这是臭鳜鱼,也叫腌鲜鳜鱼,其实是用新鲜的鳜鱼腌制而成。这道徽菜还有个典故。”
谢葆璋道:“哦?不知这道菜有什么典故?”
赵丹青道:“徽州原本没有鳜鱼。相传有个徽商去到西南一带做生意,在那边吃到鳜鱼,觉得肉质鲜嫩,十分美味,便想带回家给妻子尝尝,因路途遥远,他担心鱼臭了,便用盐把鱼给腌制了一番,回到家以后鱼还是难免有些发臭,徽商妻子不愿丈夫心意浪费,便把这臭鳜鱼做来吃,没想到这腌制过的臭鳜鱼,味道依然鲜嫩,之后徽州一带就传出了这一道菜肴,这菜呀,闻起来臭,吃起来香。几位公子都尝尝吧。”
大家闻言,都举筷大快朵颐,臭鳜鱼果然好吃,加上赵丹青母亲的厨艺不凡,大家都吃得十分开颜。
吃完饭,赵丹青请大家到堂屋旁边的西稍间稍坐,大家便也从侧门走过,来到西稍间。
赵丹青母女二人出身富贵人家,即便是身居一隅,生活品味也依然精致不凡。小院里移步换景,堂屋两侧的稍间对称布置,有梳妆镜、有写字台,梳妆镜旁放着立式西洋钟,写字台上有粉彩花瓶陪着飘香的丹桂,暗香袭来,终生平静(钟声瓶镜)。
不一会儿,娇杏带着一个小丫鬟给大家奉茶。中午吃了徽菜,饭后的茶点便也是徽州特色的祁门红茶。几个年轻人一人一个西式下午茶茶杯捧在手里,杯中是颜色透亮美丽的祁门红茶。闻着祁红特有的花果香,惬意地坐在西稍间的两张罗汉床边,享受这既清净又丰足的一刻。

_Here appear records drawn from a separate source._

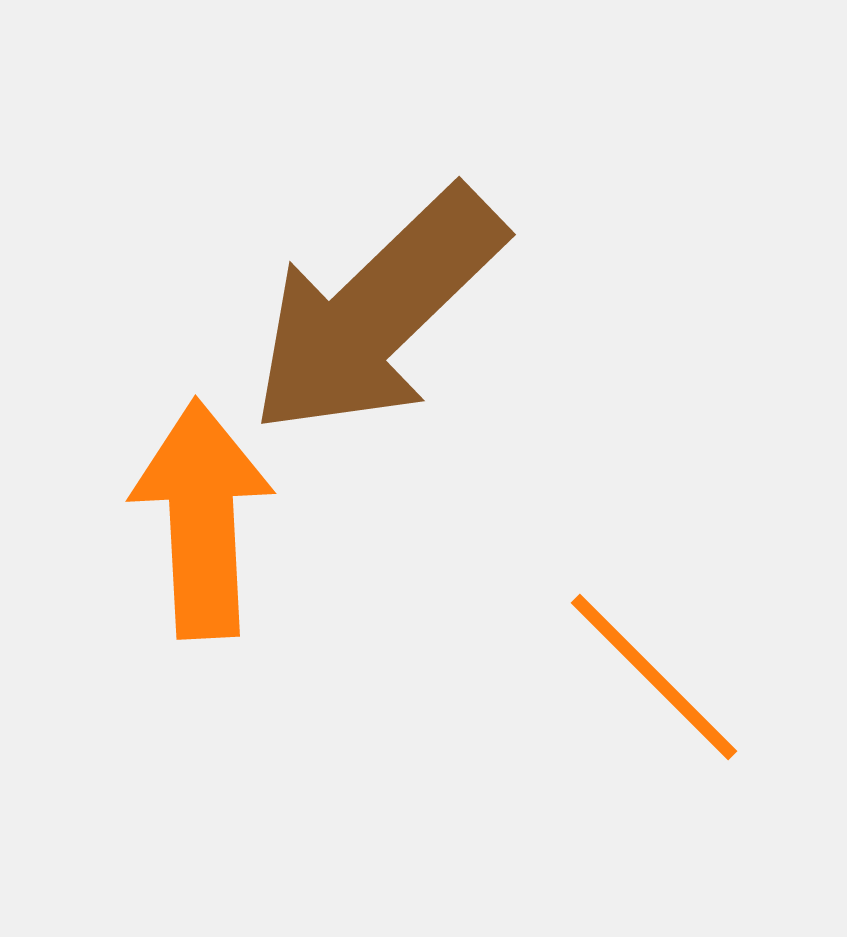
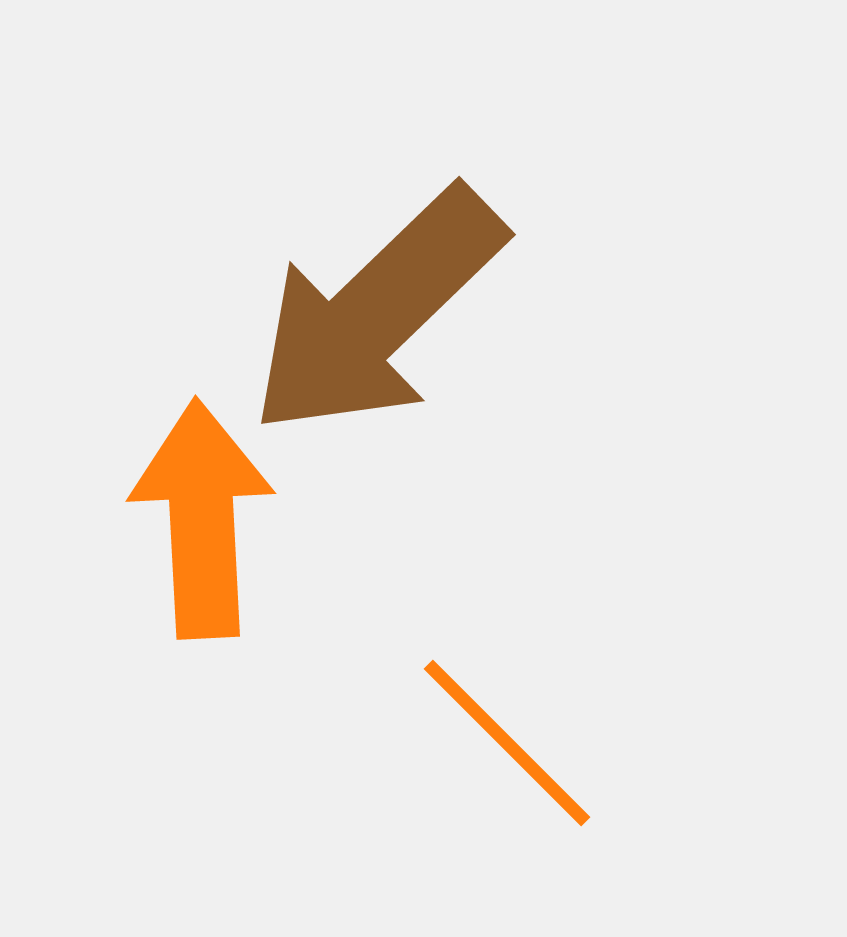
orange line: moved 147 px left, 66 px down
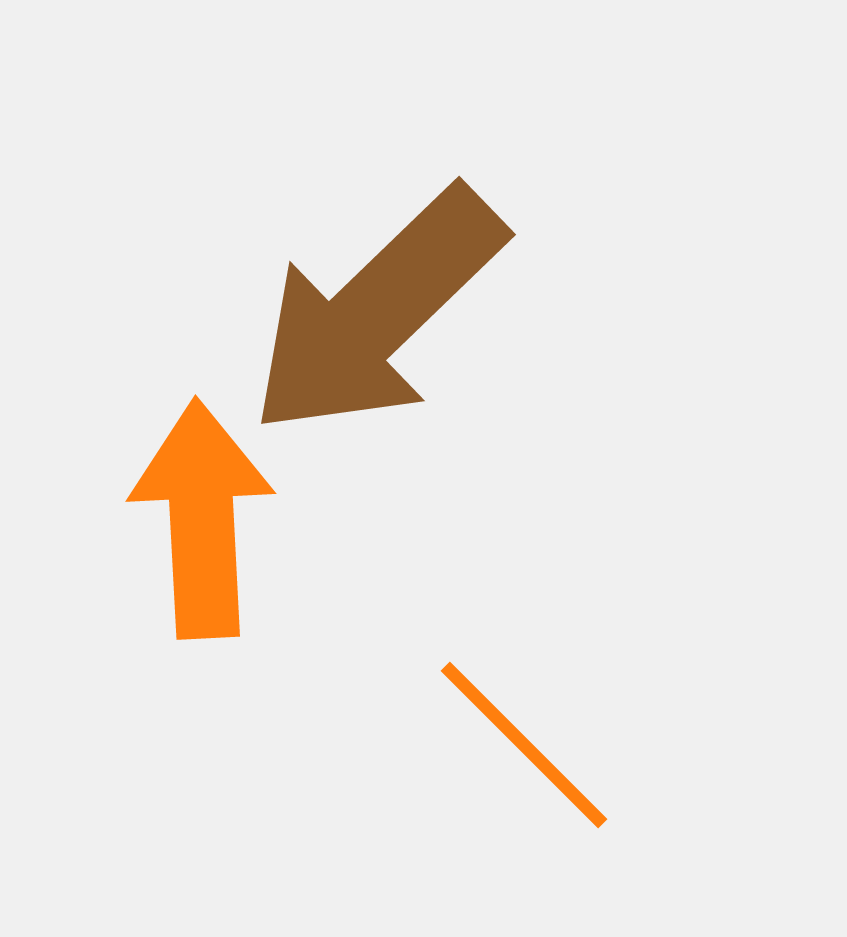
orange line: moved 17 px right, 2 px down
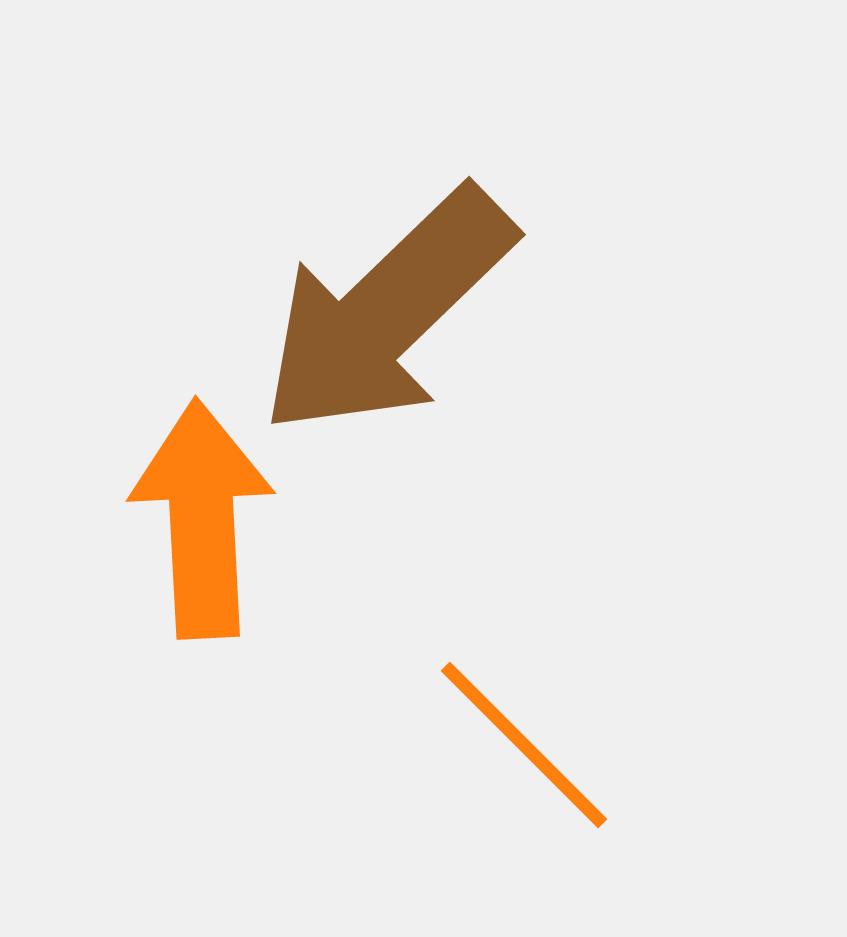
brown arrow: moved 10 px right
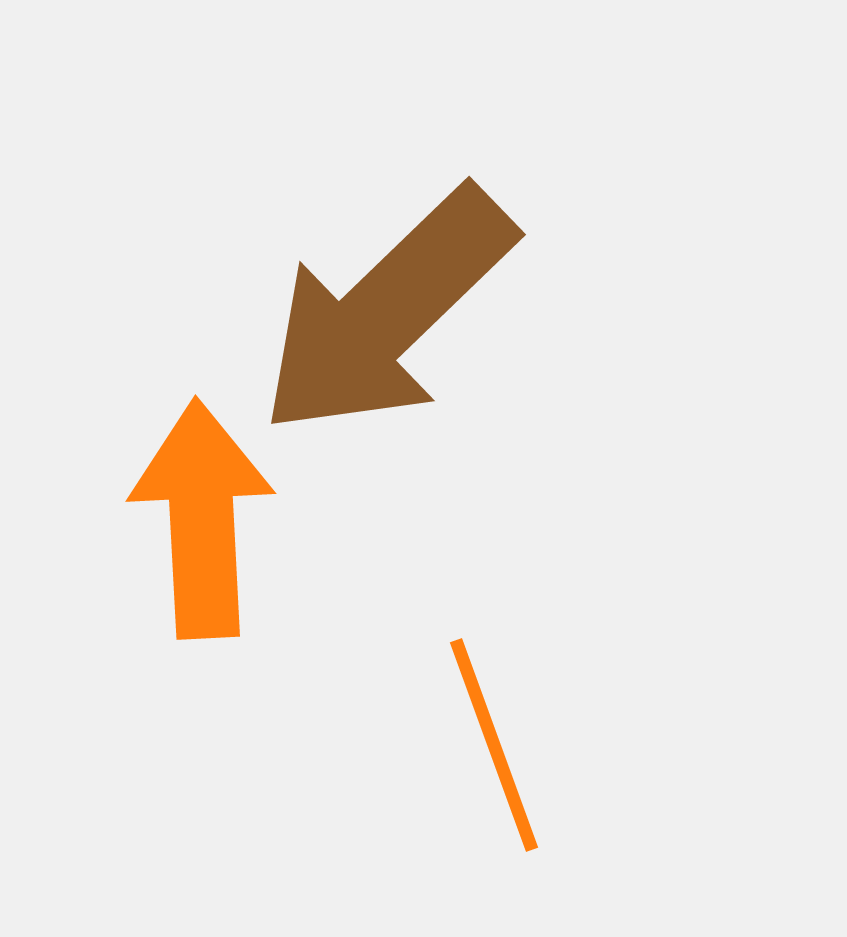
orange line: moved 30 px left; rotated 25 degrees clockwise
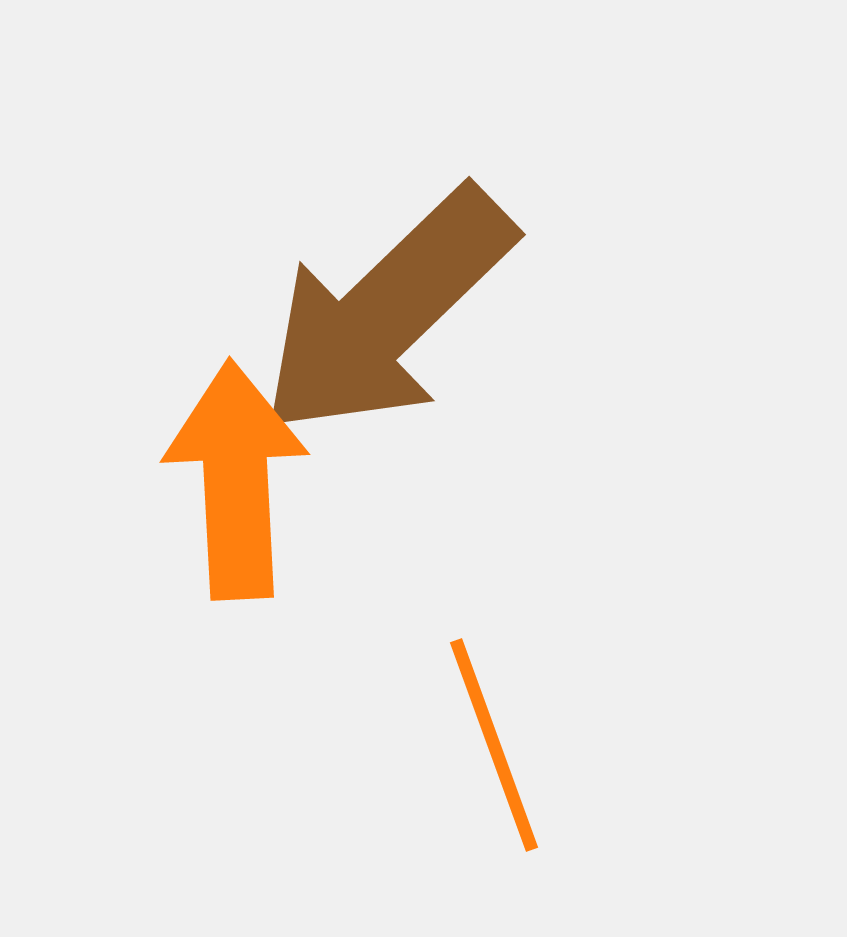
orange arrow: moved 34 px right, 39 px up
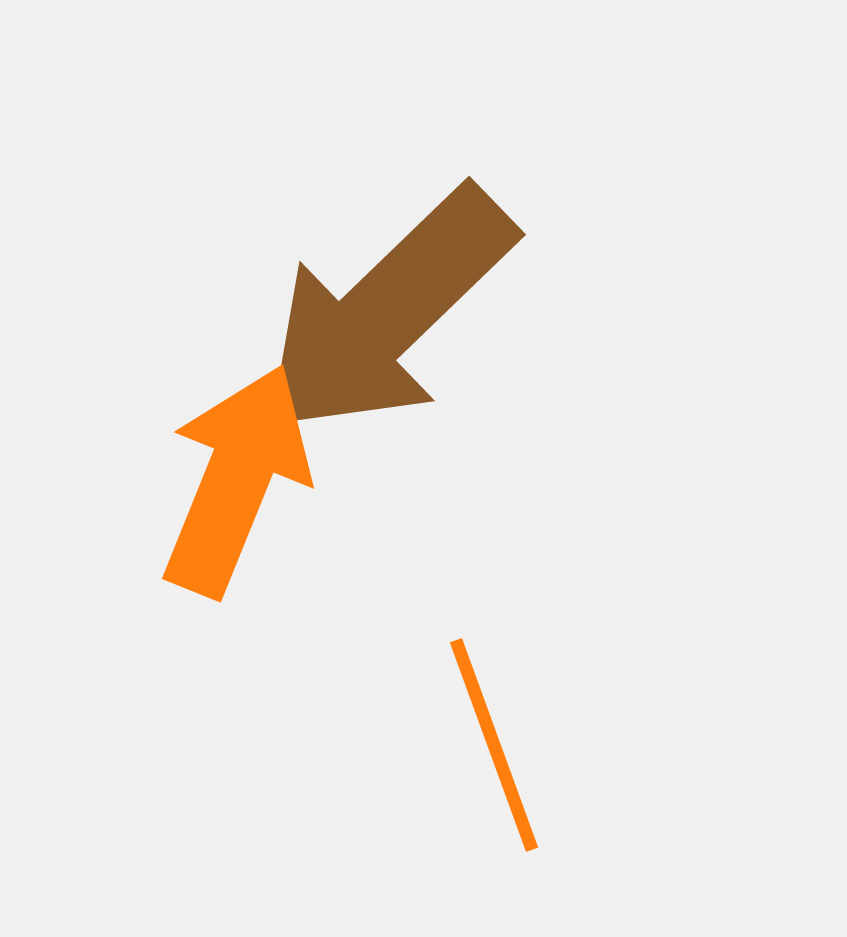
orange arrow: rotated 25 degrees clockwise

大家喝过茶以后,却见赵丹青已经换好了装束,头上梳了一个马尾,特别精干利落。
赵丹青走进来跟大家说:“各位公子是先去鱼塘钓鱼还是先去苹果园摘摘苹果?”
李浩然和黄彦申答道:“钓鱼。”
大哥、谢葆璋和黎秉经同时答道:“摘苹果。”
赵丹青在几个年轻人身上溜了一圈,笑道:“这样吧,我领二位公子去鱼塘,娇杏,你领着三位公子去苹果园。”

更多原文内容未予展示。